*** Begin section ***
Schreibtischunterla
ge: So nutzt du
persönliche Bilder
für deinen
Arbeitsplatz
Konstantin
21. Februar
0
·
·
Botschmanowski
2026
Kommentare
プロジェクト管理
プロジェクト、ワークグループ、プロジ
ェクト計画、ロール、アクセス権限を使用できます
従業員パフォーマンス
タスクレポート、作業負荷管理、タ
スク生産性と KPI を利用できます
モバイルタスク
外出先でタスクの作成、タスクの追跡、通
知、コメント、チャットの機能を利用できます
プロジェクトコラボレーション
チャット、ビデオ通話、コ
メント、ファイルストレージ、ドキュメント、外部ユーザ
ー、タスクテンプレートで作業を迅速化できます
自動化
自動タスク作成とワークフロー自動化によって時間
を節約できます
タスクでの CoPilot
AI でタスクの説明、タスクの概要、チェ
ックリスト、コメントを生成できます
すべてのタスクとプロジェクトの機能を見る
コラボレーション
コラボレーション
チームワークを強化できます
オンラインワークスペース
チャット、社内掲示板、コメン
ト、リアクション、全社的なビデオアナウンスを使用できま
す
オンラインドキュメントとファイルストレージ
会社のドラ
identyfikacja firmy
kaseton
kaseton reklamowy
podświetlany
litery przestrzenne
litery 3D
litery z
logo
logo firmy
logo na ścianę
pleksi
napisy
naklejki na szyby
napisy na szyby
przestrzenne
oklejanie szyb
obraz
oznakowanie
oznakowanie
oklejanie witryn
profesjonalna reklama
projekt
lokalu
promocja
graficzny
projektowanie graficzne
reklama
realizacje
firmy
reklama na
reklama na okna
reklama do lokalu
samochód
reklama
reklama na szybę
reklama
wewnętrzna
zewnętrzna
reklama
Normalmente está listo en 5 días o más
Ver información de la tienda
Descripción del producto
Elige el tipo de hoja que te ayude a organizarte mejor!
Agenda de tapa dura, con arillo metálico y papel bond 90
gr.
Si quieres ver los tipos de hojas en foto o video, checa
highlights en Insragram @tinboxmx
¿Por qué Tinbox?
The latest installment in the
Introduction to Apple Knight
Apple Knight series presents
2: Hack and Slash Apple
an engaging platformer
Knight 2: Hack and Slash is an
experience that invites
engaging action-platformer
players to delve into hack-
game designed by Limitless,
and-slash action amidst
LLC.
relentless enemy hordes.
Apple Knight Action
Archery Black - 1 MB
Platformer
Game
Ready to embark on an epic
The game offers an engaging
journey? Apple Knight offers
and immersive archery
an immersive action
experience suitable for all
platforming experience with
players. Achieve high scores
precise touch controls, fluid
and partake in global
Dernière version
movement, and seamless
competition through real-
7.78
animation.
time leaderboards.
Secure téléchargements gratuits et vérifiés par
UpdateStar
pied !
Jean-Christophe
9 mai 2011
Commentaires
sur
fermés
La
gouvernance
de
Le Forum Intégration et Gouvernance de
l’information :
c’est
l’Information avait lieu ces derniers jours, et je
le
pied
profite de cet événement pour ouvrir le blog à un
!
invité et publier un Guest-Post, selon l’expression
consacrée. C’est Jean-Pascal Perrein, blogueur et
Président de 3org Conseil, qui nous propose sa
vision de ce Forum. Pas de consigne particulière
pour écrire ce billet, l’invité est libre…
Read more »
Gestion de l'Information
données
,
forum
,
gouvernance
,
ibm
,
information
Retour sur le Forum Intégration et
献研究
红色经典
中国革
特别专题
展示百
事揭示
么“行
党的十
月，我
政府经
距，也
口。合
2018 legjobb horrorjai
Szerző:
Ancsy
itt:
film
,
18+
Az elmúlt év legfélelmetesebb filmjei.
*** End section ***
Work task
Within the listing above, the range opens at the line with "identyfikacja firmy" and closes at the line with "Elige el tipo". Reproduce exactly the lines of that range, including both ends.

Answer for this exercise
identyfikacja firmy
kaseton
kaseton reklamowy
podświetlany
litery przestrzenne
litery 3D
litery z
logo
logo firmy
logo na ścianę
pleksi
napisy
naklejki na szyby
napisy na szyby
przestrzenne
oklejanie szyb
obraz
oznakowanie
oznakowanie
oklejanie witryn
profesjonalna reklama
projekt
lokalu
promocja
graficzny
projektowanie graficzne
reklama
realizacje
firmy
reklama na
reklama na okna
reklama do lokalu
samochód
reklama
reklama na szybę
reklama
wewnętrzna
zewnętrzna
reklama
Normalmente está listo en 5 días o más
Ver información de la tienda
Descripción del producto
Elige el tipo de hoja que te ayude a organizarte mejor!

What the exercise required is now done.